- _Extracted text_
Best known for the 1963 chart-topper “It’s My Party,” released when she was just 16, Gore has quietly built a durable career that includes a few more hits (“Judy’s Turn to Cry,” “She’s a Fool,” “You Don’t Own Me”) and songwriting successes such as “Out Here on My Own” from “Fame,” for which she and brother Michael Goldstein received an Academy Award nomination.

“I would imagine there are people who haven’t thought of me for years and didn’t know I was still active,” acknowledges Gore, 60, who was born Lesley Sue Goldstein in New York City and discovered by producer Quincy Jones.

“Some people are aware. I have an incredible group of fans who have been with me for some years. But it’s great to still be out there and kind of get reacquainted with so many people and have them walk out maybe knowing me a little better than they did before.”

Gore still records new music; her latest album, “Ever Since,” came out in 2005. But she doesn’t disavow the songs people know her for, even though her relationship to something like “It’s My Party” has changed over the past 34 years.

“I have to fi nd other ways to keep it fresh for myself,” Gore explains, “as opposed to going back and reliving that high school scenario, which is so far from my brain, it might as well not have existed.”

And having broken through as a teen, she views the current landscape of teen singers — and onetime teen singers such as Britney Spears and Christina Aguilera — with a certain amount of empathy and sympathy.

“I feel quite strongly that if I were 16 or 17 or 18 right now and I was trying to break into this business, I couldn’t stand up in front of the people at ‘American Idol,’ ” says Gore, who’s also writing her memoirs. “I couldn’t imagine anything more frightening and anxietyridden.

“That is not the way I would’ve wanted to have started as an artist, and fortunately I was protected. I was in the studio; if we made a mistake, we did another take. I couldn’t have survived in the world today, and I never would’ve been discovered.”

- _Data for review_
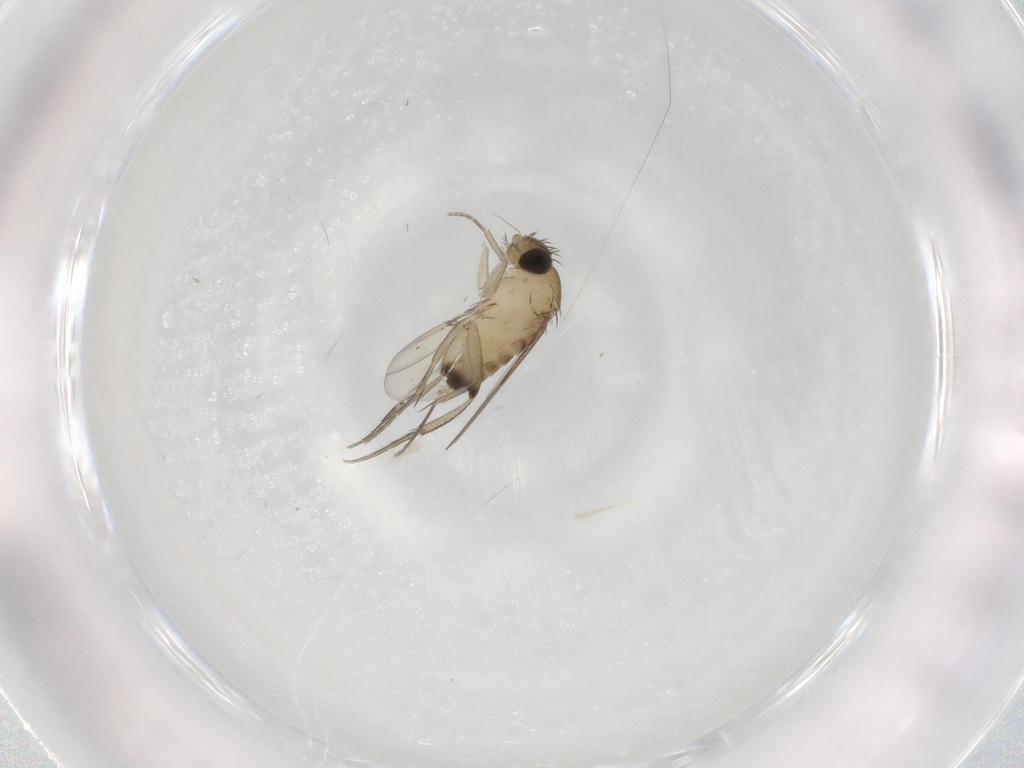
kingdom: Animalia
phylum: Arthropoda
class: Insecta
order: Diptera
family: Phoridae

- _Task instructions_
1. List every song title named in the article about Gore.
2. According to the article about Gore, who discovered her?

- _Responses by task_
1. "It's My Party"; "Judy's Turn to Cry"; "She's a Fool"; "You Don't Own Me"; "Out Here on My Own"

2. Producer Quincy Jones.